Well, first I would ask how many images have you seen posted or processed yourself where pixel response non-uniformity (PRNU) is an issue? (Ignore 7D raw converters that didn't properly account for the new two different green filters.) I've not seen it.

But if you do have that problem, and your camera is stable, there isa simple solution. It is called a flat field and has been used for decades to calibrate sensors. You measure a uniform scene, like a blank wall and use it to ratio out non-uniformities, including light fall-off.

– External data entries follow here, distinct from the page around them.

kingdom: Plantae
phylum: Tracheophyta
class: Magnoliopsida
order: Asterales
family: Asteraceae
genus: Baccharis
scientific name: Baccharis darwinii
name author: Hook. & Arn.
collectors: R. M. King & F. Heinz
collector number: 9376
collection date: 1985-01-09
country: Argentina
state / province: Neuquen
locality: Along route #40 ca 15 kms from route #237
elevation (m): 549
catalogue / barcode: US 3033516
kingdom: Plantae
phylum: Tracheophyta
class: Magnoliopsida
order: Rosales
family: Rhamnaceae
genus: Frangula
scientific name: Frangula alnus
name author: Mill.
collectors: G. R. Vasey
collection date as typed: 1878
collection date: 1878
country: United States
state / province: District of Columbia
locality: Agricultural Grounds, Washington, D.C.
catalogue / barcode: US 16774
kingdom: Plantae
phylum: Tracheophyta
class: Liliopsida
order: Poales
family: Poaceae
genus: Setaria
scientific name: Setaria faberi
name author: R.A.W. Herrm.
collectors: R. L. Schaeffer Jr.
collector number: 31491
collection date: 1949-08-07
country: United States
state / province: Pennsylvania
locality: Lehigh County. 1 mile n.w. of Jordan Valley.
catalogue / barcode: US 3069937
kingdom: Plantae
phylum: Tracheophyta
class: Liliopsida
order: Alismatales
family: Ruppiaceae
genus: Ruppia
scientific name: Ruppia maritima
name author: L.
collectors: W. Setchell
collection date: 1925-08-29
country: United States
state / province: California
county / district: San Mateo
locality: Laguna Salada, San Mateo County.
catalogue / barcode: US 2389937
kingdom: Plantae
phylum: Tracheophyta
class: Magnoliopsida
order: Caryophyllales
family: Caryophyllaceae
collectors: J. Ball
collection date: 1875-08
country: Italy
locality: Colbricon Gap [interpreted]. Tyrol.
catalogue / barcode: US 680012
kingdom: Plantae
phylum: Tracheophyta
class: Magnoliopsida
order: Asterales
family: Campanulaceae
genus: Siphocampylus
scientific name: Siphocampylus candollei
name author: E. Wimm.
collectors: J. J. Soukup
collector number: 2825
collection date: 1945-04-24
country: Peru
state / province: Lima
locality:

Personally, I don't see PRNU as an issue and have never had to compensate/fix it in any image from any digital camera.

Roger

[Emil Martinec]

My point was you don't know the magnitude of the fixed pattern noise. For example, by subtracting two different filters, you don't know if you have increase it by 2x or completely suppressed it. It seems to me that a better way is to model the low frequency background in single images and ratio it out, leaving the shot noise and fixed pattern noise.

Roger

I would agree with that. It's hardly worth the effort, but the way to go is probably to FT the image and throw out the lower frequencies, using the high frequency data to infer the local pixel variation. However, unless there is a pairwise correlation of adjacent columns I don't think there is going to be any special cancellation or reinforcement of values. A visual inspection of the sample I posted indicates that this is not an issue.

Personally, I don't see PRNU as an issue and have never had to compensate/fix it in any image from any digital camera.

Roger

I would agree with that. The only place where I would see it as an issue is where its patterned component might mislead and corrupt demosaicing. One might see it on the 7D as a corduroy effect in low ISO skies, but it's at such high SNR's that I doubt it.

The only reason I brought the subject up was your comment "The DXO curves you posted look fine for the Nikon, but are definitely not representative of the Canon. The Canon low iso (top curve) shows curvature over the entire range, while the Nikon is straight at the top 2/3rds or so. The only conclusion I can draw from that is that DXO does not appear to use actual raw data."

I think the DxO data is quite well explained at the low ISO top end by PRNU effects, which in their documentation they explicitly state is part of what their methodology tests for.

[Pao Dolina]

Gentlemen, bottomline given a choice of your Canon setup would you switch to a D3S or upgrade to a 1D4?